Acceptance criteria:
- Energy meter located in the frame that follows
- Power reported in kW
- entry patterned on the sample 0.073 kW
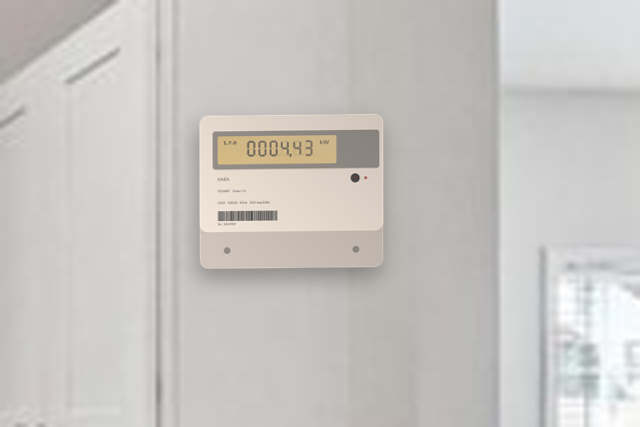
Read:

▶ [What to do] Set down every line of the listing above verbatim, leaving out the picture.

▶ [Solution for this task]
Acceptance criteria:
- Energy meter located in the frame that follows
- Power reported in kW
- entry patterned on the sample 0.073 kW
Read:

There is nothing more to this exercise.